Problem to work on — Every entry should be returned exactly. Omit none of them.

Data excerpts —
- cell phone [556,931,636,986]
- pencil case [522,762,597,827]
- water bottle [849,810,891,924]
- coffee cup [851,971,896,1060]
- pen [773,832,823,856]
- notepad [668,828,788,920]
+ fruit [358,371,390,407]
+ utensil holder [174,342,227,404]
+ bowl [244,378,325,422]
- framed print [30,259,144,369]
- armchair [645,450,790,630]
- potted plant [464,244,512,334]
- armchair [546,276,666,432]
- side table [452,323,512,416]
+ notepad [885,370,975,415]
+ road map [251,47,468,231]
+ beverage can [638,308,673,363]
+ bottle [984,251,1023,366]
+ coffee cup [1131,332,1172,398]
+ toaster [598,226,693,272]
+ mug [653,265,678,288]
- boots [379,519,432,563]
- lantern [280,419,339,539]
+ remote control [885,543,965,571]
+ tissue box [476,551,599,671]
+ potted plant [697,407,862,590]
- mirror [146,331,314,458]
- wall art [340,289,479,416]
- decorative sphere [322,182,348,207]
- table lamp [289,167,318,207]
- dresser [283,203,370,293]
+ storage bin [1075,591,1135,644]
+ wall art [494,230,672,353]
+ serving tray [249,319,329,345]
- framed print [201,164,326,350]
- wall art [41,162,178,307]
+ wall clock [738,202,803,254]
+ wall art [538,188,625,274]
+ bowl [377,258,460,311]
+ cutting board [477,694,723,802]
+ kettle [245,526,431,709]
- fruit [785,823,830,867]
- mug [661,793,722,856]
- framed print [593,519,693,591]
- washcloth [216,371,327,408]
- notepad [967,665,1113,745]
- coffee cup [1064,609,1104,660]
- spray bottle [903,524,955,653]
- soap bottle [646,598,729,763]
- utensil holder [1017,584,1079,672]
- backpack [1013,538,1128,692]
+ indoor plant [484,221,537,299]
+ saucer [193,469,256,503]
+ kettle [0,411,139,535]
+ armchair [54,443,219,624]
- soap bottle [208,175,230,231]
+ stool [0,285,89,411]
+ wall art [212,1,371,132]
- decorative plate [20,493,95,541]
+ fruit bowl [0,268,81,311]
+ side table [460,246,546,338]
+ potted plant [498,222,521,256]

Result —
- cell phone [556,931,636,986]
- pencil case [522,762,597,827]
- water bottle [849,810,891,924]
- coffee cup [851,971,896,1060]
- pen [773,832,823,856]
- notepad [668,828,788,920]
+ fruit [358,371,390,407]
+ utensil holder [174,342,227,404]
+ bowl [244,378,325,422]
- framed print [30,259,144,369]
- armchair [645,450,790,630]
- potted plant [464,244,512,334]
- armchair [546,276,666,432]
- side table [452,323,512,416]
+ notepad [885,370,975,415]
+ road map [251,47,468,231]
+ beverage can [638,308,673,363]
+ bottle [984,251,1023,366]
+ coffee cup [1131,332,1172,398]
+ toaster [598,226,693,272]
+ mug [653,265,678,288]
- boots [379,519,432,563]
- lantern [280,419,339,539]
+ remote control [885,543,965,571]
+ tissue box [476,551,599,671]
+ potted plant [697,407,862,590]
- mirror [146,331,314,458]
- wall art [340,289,479,416]
- decorative sphere [322,182,348,207]
- table lamp [289,167,318,207]
- dresser [283,203,370,293]
+ storage bin [1075,591,1135,644]
+ wall art [494,230,672,353]
+ serving tray [249,319,329,345]
- framed print [201,164,326,350]
- wall art [41,162,178,307]
+ wall clock [738,202,803,254]
+ wall art [538,188,625,274]
+ bowl [377,258,460,311]
+ cutting board [477,694,723,802]
+ kettle [245,526,431,709]
- fruit [785,823,830,867]
- mug [661,793,722,856]
- framed print [593,519,693,591]
- washcloth [216,371,327,408]
- notepad [967,665,1113,745]
- coffee cup [1064,609,1104,660]
- spray bottle [903,524,955,653]
- soap bottle [646,598,729,763]
- utensil holder [1017,584,1079,672]
- backpack [1013,538,1128,692]
+ indoor plant [484,221,537,299]
+ saucer [193,469,256,503]
+ kettle [0,411,139,535]
+ armchair [54,443,219,624]
- soap bottle [208,175,230,231]
+ stool [0,285,89,411]
+ wall art [212,1,371,132]
- decorative plate [20,493,95,541]
+ fruit bowl [0,268,81,311]
+ side table [460,246,546,338]
+ potted plant [498,222,521,256]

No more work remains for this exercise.